CEF's route selection algorithm is stateless and deterministic for a stable set of ECMP routes. In general, however, a change in the number or ordering of those routes may cause the route selected for a particular (source, destination) hash to change. This fragility should be considered when gauging whether this load distribution approach is appropriate to particular protocols. See Section 6 for further discussion.
Juniper routers can be configured with "load-balance per-packet" which, on routers with the Internet Processor II ASIC, provides similar forwarding behaviour to that described for CEF.
Load distribution between hosts using flow-hashing forwarding algorithms will tend to be uneven in terms of traffic presented. The degenerate, illustrative case of this is a single host sending a stream of requests to the service address from a consistent source port: requests will always be answered by a single host, since the (source, destination) hash will always select a single route. See also Section 6.1.
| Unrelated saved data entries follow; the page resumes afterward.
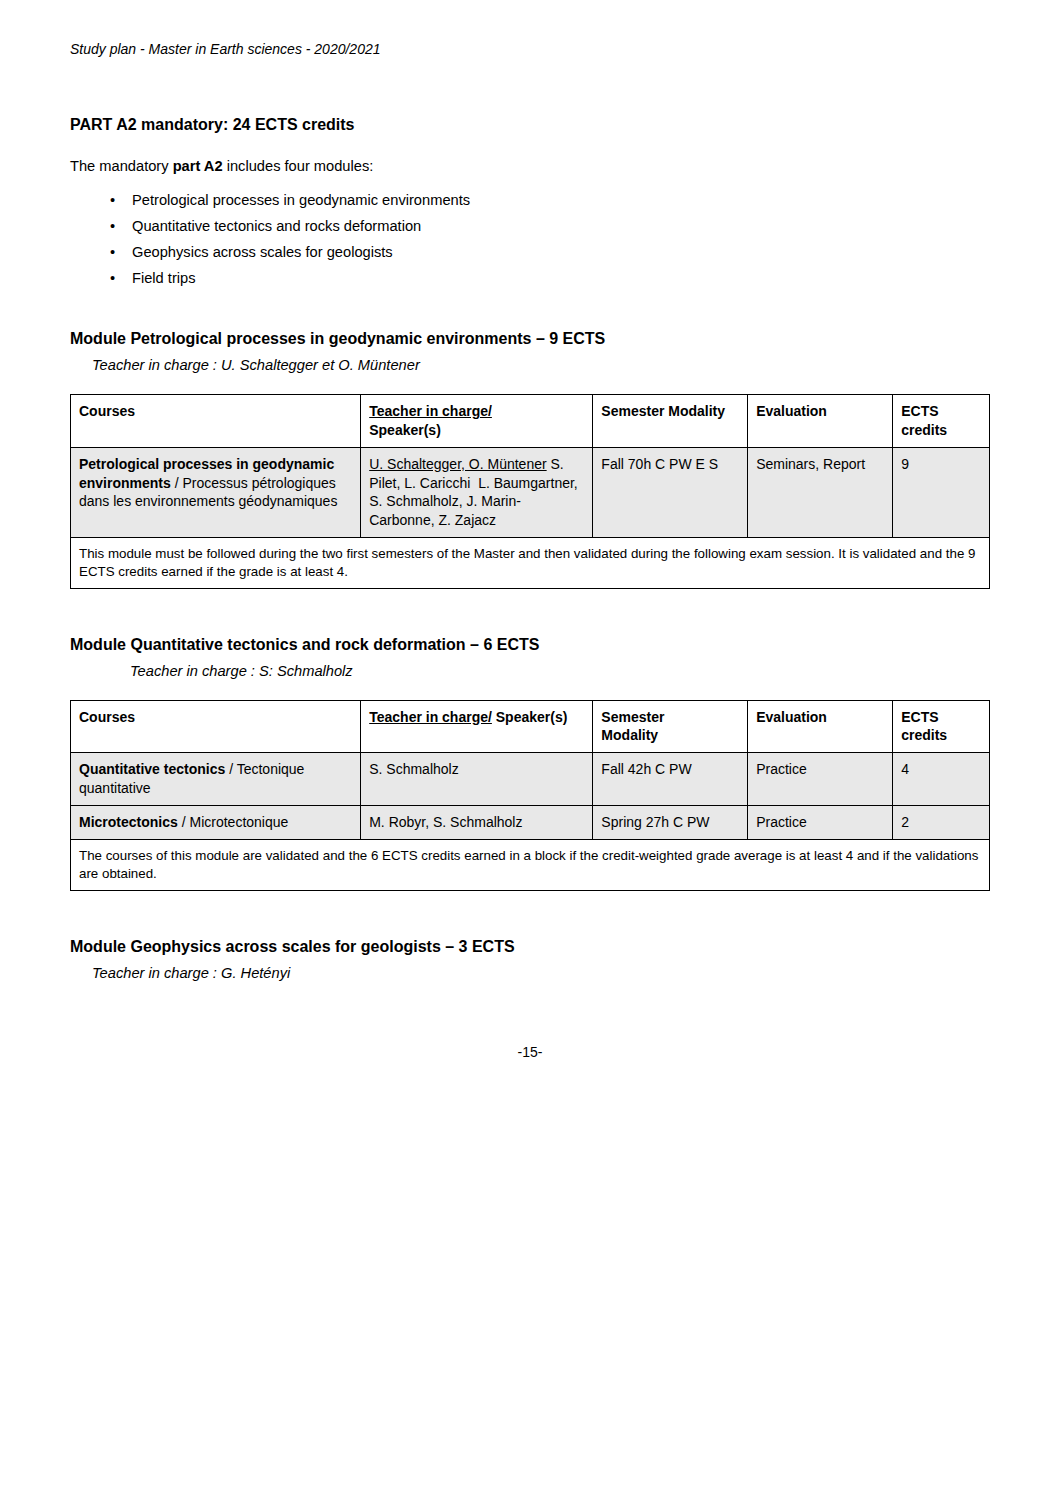Study plan - Master in Earth sciences - 2020/2021
PART A2 mandatory: 24 ECTS credits
The mandatory part A2 includes four modules:
Petrological processes in geodynamic environments
Quantitative tectonics and rocks deformation
Geophysics across scales for geologists
Field trips
Module Petrological processes in geodynamic environments – 9 ECTS
Teacher in charge : U. Schaltegger et O. Müntener
| Courses | Teacher in charge/ Speaker(s) | Semester Modality | Evaluation | ECTS credits |
| --- | --- | --- | --- | --- |
| Petrological processes in geodynamic environments / Processus pétrologiques dans les environnements géodynamiques | U. Schaltegger, O. Müntener S. Pilet, L. Caricchi L. Baumgartner, S. Schmalholz, J. Marin-Carbonne, Z. Zajacz | Fall 70h C PW E S | Seminars, Report | 9 |
| This module must be followed during the two first semesters of the Master and then validated during the following exam session. It is validated and the 9 ECTS credits earned if the grade is at least 4. |
Module Quantitative tectonics and rock deformation – 6 ECTS
Teacher in charge : S: Schmalholz
| Courses | Teacher in charge/ Speaker(s) | Semester Modality | Evaluation | ECTS credits |
| --- | --- | --- | --- | --- |
| Quantitative tectonics / Tectonique quantitative | S. Schmalholz | Fall 42h C PW | Practice | 4 |
| Microtectonics / Microtectonique | M. Robyr, S. Schmalholz | Spring 27h C PW | Practice | 2 |
| The courses of this module are validated and the 6 ECTS credits earned in a block if the credit-weighted grade average is at least 4 and if the validations are obtained. |
Module Geophysics across scales for geologists – 3 ECTS
Teacher in charge : G. Hetényi
-15-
Different gateway routers will, in general, map the same (source, destination) hashes to different candidate routes, since the ordering of ECMP routes in each router will be different. In order to ensure that packets from a single flow are routed to a single host for processing it is necessary that all the packets enter the cluster via the same gateway router.
This imposes the requirement on upstream routers that the route to the service address be stable for a single flow, which can be accommodated, for example, by having those routers use flow hashing forwarding algorithms with ECMP routes, or routing protocols which explicitly deny ECMP such as standard BGP[4] without multipath extensions.
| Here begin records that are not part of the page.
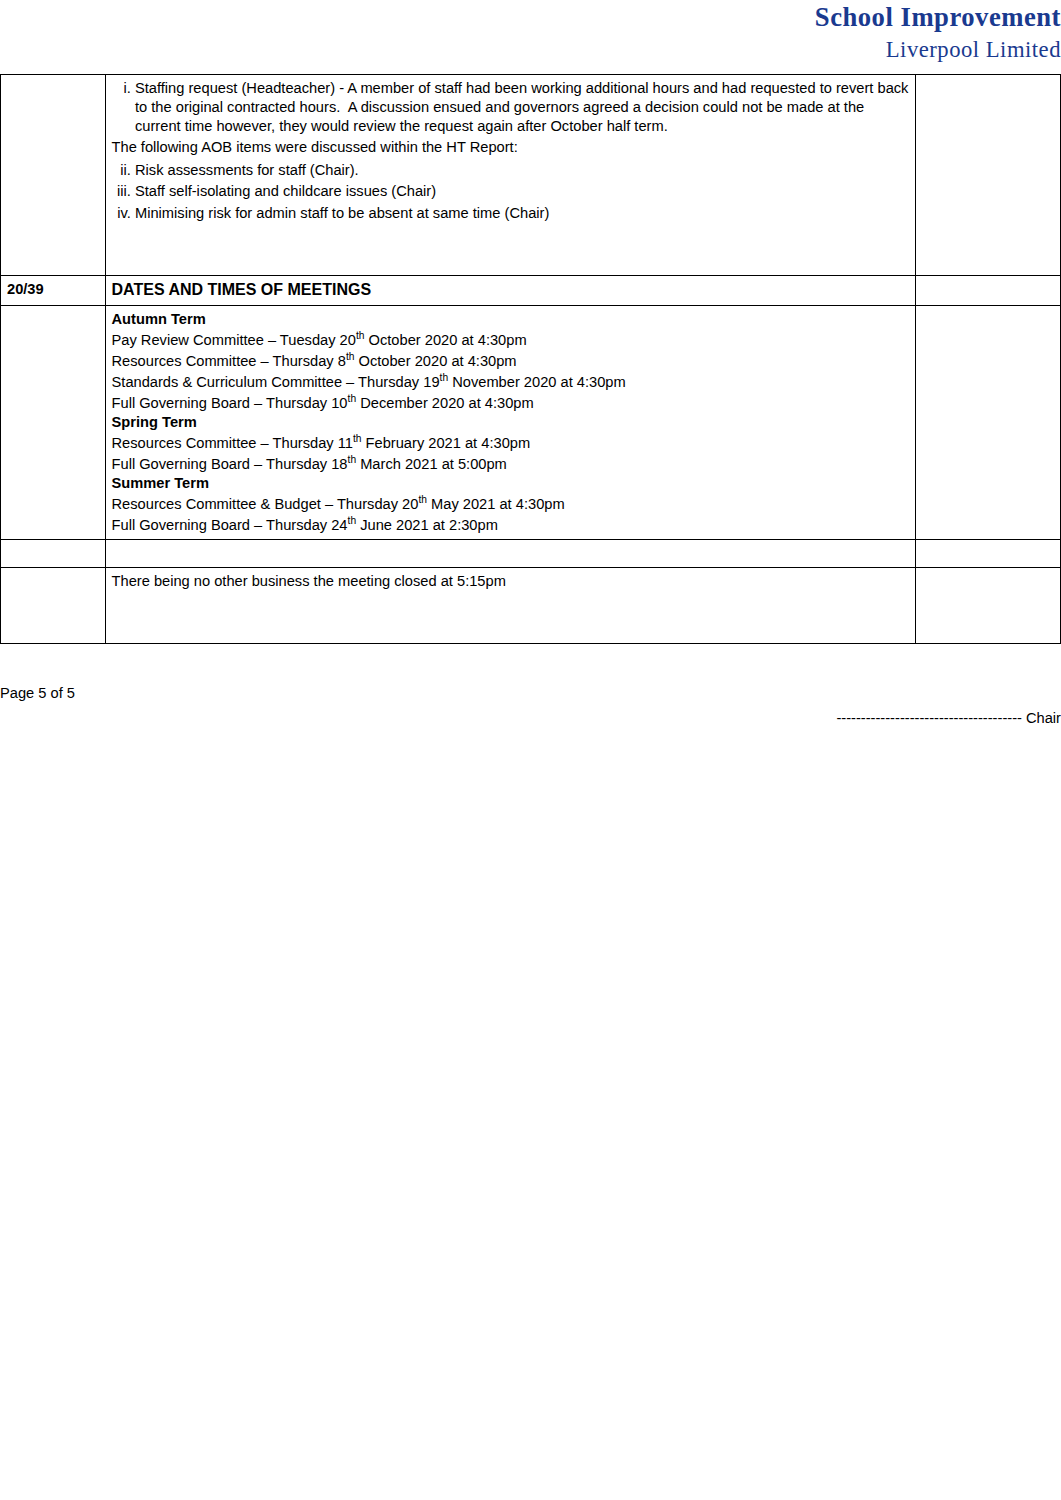School Improvement
Liverpool Limited
| | Staffing request (Headteacher) - A member of staff had been working additional hours and had requested to revert back to the original contracted hours. A discussion ensued and governors agreed a decision could not be made at the current time however, they would review the request again after October half term. The following AOB items were discussed within the HT Report: Risk assessments for staff (Chair). Staff self-isolating and childcare issues (Chair) Minimising risk for admin staff to be absent at same time (Chair) | |
| 20/39 | DATES AND TIMES OF MEETINGS | |
| | Autumn Term Pay Review Committee – Tuesday 20 th October 2020 at 4:30pm Resources Committee – Thursday 8 th October 2020 at 4:30pm Standards & Curriculum Committee – Thursday 19 th November 2020 at 4:30pm Full Governing Board – Thursday 10 th December 2020 at 4:30pm Spring Term Resources Committee – Thursday 11 th February 2021 at 4:30pm Full Governing Board – Thursday 18 th March 2021 at 5:00pm Summer Term Resources Committee & Budget – Thursday 20 th May 2021 at 4:30pm Full Governing Board – Thursday 24 th June 2021 at 2:30pm | |
| | There being no other business the meeting closed at 5:15pm | |
Page 5 of 5
-------------------------------------- Chair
Example configurations for cisco and Juniper gateway routers can be found in Appendix A.
Hosts do not share the forwarding requirements described in Section 3.2; datagrams sourced from the hosts are unambiguously addressed to the unicast addresses of clients, and any equal-cost route diversity in the path back to those clients will inevitably converge on a single device.
The availability of the DNS service on a particular host is signalled to the gateway routers by issuing an LSA through which the service address is reachable. Correspondingly, the non-availability of the DNS service is signalled by issuing an LSA which withdraws the route, as if the link between the "host" router and the service address had been severed.
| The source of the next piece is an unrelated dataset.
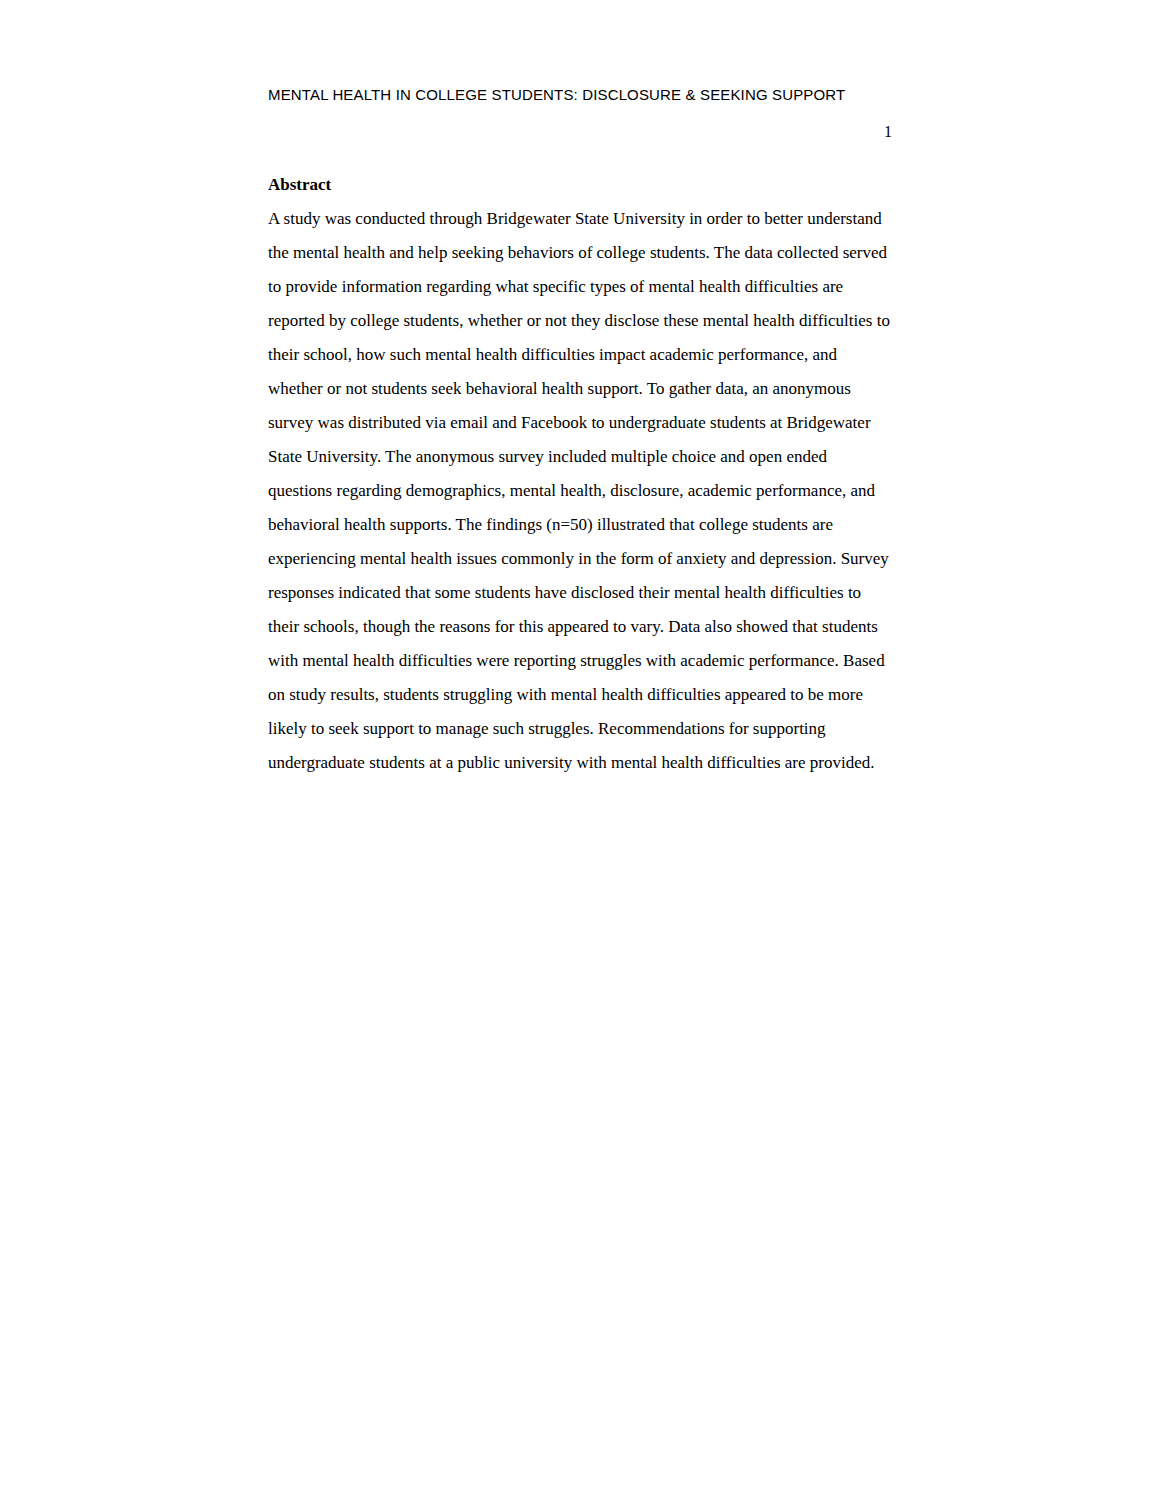MENTAL HEALTH IN COLLEGE STUDENTS: DISCLOSURE & SEEKING SUPPORT
1
Abstract
A study was conducted through Bridgewater State University in order to better understand the mental health and help seeking behaviors of college students. The data collected served to provide information regarding what specific types of mental health difficulties are reported by college students, whether or not they disclose these mental health difficulties to their school, how such mental health difficulties impact academic performance, and whether or not students seek behavioral health support. To gather data, an anonymous survey was distributed via email and Facebook to undergraduate students at Bridgewater State University. The anonymous survey included multiple choice and open ended questions regarding demographics, mental health, disclosure, academic performance, and behavioral health supports. The findings (n=50) illustrated that college students are experiencing mental health issues commonly in the form of anxiety and depression. Survey responses indicated that some students have disclosed their mental health difficulties to their schools, though the reasons for this appeared to vary. Data also showed that students with mental health difficulties were reporting struggles with academic performance. Based on study results, students struggling with mental health difficulties appeared to be more likely to seek support to manage such struggles. Recommendations for supporting undergraduate students at a public university with mental health difficulties are provided.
The straightforward requirements for the host's routing ability are easily satisfied by unix-based OSPF implementations such as the one included in GNU Zebra. An example configuration for GNU Zebra can be found in Appendix B.
TOC |
The operating systems used on the hosts support cloneable Loopback interfaces, and a dedicated software loopback address is created and configured with the service address. The availability or non-availability of the DNS service is then signalled to the OSPF process on the host by simply raising or lowering the interface (e.g. "ifconfig lo1 up", "ifconfig lo1 down").
Nodes of the F root name server are hosted on FreeBSD 4 (with support for cloneable loopback interfaces added) and FreeBSD 5 (which supports cloneable loopback interfaces as released).
TOC |
The DNS software running on the host is configured to:
Special consideration may be required to accommodate zone transfers from master services which provide access control based on source address.
In the case where a master server insists that a slave server's service address be used to source a zone transfer request, it will frequently be the case that traffic from the master server will be delivered to a different host from the host which originated the request. Zone transfers in this case will time out.
In an N-host cluster (assuming random distribution of flow hashes on the gateway routers) one zone transfer request in N can be expected to succeed from any host. To help ensure that the transferred data is available quickly to all hosts in the cluster, each host can be configured to attempt zone transfers from the master server and also from each other.
Some slave name servers may be configured to perform zone transfers from a mixture of master servers which accept zone transfer requests sourced only from the service address, and others which accept zone transfer requests sourced from individual hosts' unicast addresses. To facilitate this ISC BIND 8 and ISC BIND 9 will attempt zone transfers from their configured "transfer-source" address first, and will retry using an unbound socket if the first attempt fails. Using an unbound socket has the effect in this case of sourcing the zone transfer request from the local unicast address.
Where zone transfers are authenticated using methods which do not rely on source address checking (e.g. using TSIG[6]), or where zone transfers are not authenticated, zone transfer requests may be sourced from hosts' unicast addresses and the concerns described here are avoided.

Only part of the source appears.